• [TASK DETAILS]
In every item, replace each occurrence of "Bedroom" with "Sleep" and write out all the lines again, leaving everything else unchanged.

• [SOURCE INFORMATION]

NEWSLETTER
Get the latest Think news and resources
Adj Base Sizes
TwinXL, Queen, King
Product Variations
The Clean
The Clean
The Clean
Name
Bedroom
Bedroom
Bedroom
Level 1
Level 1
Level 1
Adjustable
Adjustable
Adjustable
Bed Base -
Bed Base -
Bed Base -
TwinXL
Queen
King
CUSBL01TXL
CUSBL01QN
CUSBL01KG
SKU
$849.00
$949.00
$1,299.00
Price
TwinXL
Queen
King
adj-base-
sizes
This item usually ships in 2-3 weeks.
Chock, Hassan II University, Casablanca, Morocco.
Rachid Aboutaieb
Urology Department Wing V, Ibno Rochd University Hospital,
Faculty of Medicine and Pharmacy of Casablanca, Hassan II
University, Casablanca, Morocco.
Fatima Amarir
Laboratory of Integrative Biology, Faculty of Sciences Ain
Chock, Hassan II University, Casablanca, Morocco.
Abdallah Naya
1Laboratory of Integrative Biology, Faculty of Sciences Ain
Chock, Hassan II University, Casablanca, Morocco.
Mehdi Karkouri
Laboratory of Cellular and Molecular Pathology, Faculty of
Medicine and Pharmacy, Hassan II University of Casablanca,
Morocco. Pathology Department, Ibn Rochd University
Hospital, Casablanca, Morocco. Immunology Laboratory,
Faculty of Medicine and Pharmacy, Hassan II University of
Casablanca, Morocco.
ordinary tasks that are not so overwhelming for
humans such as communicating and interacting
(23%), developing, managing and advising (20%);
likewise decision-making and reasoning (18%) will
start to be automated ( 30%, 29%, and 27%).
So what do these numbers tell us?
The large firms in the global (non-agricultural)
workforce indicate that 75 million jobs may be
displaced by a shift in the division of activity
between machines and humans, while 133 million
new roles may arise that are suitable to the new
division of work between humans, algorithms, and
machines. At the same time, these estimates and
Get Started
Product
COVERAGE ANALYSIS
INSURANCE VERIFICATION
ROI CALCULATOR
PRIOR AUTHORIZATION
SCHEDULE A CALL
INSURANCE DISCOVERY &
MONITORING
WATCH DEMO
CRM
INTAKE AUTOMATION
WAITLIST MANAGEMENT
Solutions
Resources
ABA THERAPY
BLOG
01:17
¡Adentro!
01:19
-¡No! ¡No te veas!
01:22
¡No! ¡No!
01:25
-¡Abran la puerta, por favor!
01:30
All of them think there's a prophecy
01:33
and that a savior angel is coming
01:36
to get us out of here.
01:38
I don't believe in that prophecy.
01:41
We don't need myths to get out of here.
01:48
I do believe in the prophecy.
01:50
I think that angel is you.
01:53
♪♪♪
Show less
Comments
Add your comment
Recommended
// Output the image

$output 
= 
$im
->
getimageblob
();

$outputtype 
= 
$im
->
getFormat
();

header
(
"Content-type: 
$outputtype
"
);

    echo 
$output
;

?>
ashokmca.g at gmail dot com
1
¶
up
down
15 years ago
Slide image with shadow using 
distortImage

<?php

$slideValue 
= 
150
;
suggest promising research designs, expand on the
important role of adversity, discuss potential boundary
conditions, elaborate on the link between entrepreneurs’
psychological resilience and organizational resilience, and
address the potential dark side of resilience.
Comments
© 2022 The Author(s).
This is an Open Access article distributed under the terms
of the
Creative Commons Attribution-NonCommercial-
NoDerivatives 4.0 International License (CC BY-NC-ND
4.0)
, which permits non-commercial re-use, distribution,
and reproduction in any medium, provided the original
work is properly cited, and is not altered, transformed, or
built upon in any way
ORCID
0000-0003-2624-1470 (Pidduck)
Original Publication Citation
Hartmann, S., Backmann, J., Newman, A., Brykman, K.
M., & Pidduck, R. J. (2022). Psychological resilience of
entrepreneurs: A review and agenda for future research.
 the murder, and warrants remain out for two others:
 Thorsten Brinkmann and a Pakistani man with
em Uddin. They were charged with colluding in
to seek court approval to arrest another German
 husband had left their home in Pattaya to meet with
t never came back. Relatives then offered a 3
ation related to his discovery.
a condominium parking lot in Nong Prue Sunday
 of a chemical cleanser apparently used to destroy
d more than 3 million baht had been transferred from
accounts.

• [ANSWER BOX]
NEWSLETTER
Get the latest Think news and resources
Adj Base Sizes
TwinXL, Queen, King
Product Variations
The Clean
The Clean
The Clean
Name
Sleep
Sleep
Sleep
Level 1
Level 1
Level 1
Adjustable
Adjustable
Adjustable
Bed Base -
Bed Base -
Bed Base -
TwinXL
Queen
King
CUSBL01TXL
CUSBL01QN
CUSBL01KG
SKU
$849.00
$949.00
$1,299.00
Price
TwinXL
Queen
King
adj-base-
sizes
This item usually ships in 2-3 weeks.
Chock, Hassan II University, Casablanca, Morocco.
Rachid Aboutaieb
Urology Department Wing V, Ibno Rochd University Hospital,
Faculty of Medicine and Pharmacy of Casablanca, Hassan II
University, Casablanca, Morocco.
Fatima Amarir
Laboratory of Integrative Biology, Faculty of Sciences Ain
Chock, Hassan II University, Casablanca, Morocco.
Abdallah Naya
1Laboratory of Integrative Biology, Faculty of Sciences Ain
Chock, Hassan II University, Casablanca, Morocco.
Mehdi Karkouri
Laboratory of Cellular and Molecular Pathology, Faculty of
Medicine and Pharmacy, Hassan II University of Casablanca,
Morocco. Pathology Department, Ibn Rochd University
Hospital, Casablanca, Morocco. Immunology Laboratory,
Faculty of Medicine and Pharmacy, Hassan II University of
Casablanca, Morocco.
ordinary tasks that are not so overwhelming for
humans such as communicating and interacting
(23%), developing, managing and advising (20%);
likewise decision-making and reasoning (18%) will
start to be automated ( 30%, 29%, and 27%).
So what do these numbers tell us?
The large firms in the global (non-agricultural)
workforce indicate that 75 million jobs may be
displaced by a shift in the division of activity
between machines and humans, while 133 million
new roles may arise that are suitable to the new
division of work between humans, algorithms, and
machines. At the same time, these estimates and
Get Started
Product
COVERAGE ANALYSIS
INSURANCE VERIFICATION
ROI CALCULATOR
PRIOR AUTHORIZATION
SCHEDULE A CALL
INSURANCE DISCOVERY &
MONITORING
WATCH DEMO
CRM
INTAKE AUTOMATION
WAITLIST MANAGEMENT
Solutions
Resources
ABA THERAPY
BLOG
01:17
¡Adentro!
01:19
-¡No! ¡No te veas!
01:22
¡No! ¡No!
01:25
-¡Abran la puerta, por favor!
01:30
All of them think there's a prophecy
01:33
and that a savior angel is coming
01:36
to get us out of here.
01:38
I don't believe in that prophecy.
01:41
We don't need myths to get out of here.
01:48
I do believe in the prophecy.
01:50
I think that angel is you.
01:53
♪♪♪
Show less
Comments
Add your comment
Recommended
// Output the image

$output 
= 
$im
->
getimageblob
();

$outputtype 
= 
$im
->
getFormat
();

header
(
"Content-type: 
$outputtype
"
);

    echo 
$output
;

?>
ashokmca.g at gmail dot com
1
¶
up
down
15 years ago
Slide image with shadow using 
distortImage

<?php

$slideValue 
= 
150
;
suggest promising research designs, expand on the
important role of adversity, discuss potential boundary
conditions, elaborate on the link between entrepreneurs’
psychological resilience and organizational resilience, and
address the potential dark side of resilience.
Comments
© 2022 The Author(s).
This is an Open Access article distributed under the terms
of the
Creative Commons Attribution-NonCommercial-
NoDerivatives 4.0 International License (CC BY-NC-ND
4.0)
, which permits non-commercial re-use, distribution,
and reproduction in any medium, provided the original
work is properly cited, and is not altered, transformed, or
built upon in any way
ORCID
0000-0003-2624-1470 (Pidduck)
Original Publication Citation
Hartmann, S., Backmann, J., Newman, A., Brykman, K.
M., & Pidduck, R. J. (2022). Psychological resilience of
entrepreneurs: A review and agenda for future research.
 the murder, and warrants remain out for two others:
 Thorsten Brinkmann and a Pakistani man with
em Uddin. They were charged with colluding in
to seek court approval to arrest another German
 husband had left their home in Pattaya to meet with
t never came back. Relatives then offered a 3
ation related to his discovery.
a condominium parking lot in Nong Prue Sunday
 of a chemical cleanser apparently used to destroy
d more than 3 million baht had been transferred from
accounts.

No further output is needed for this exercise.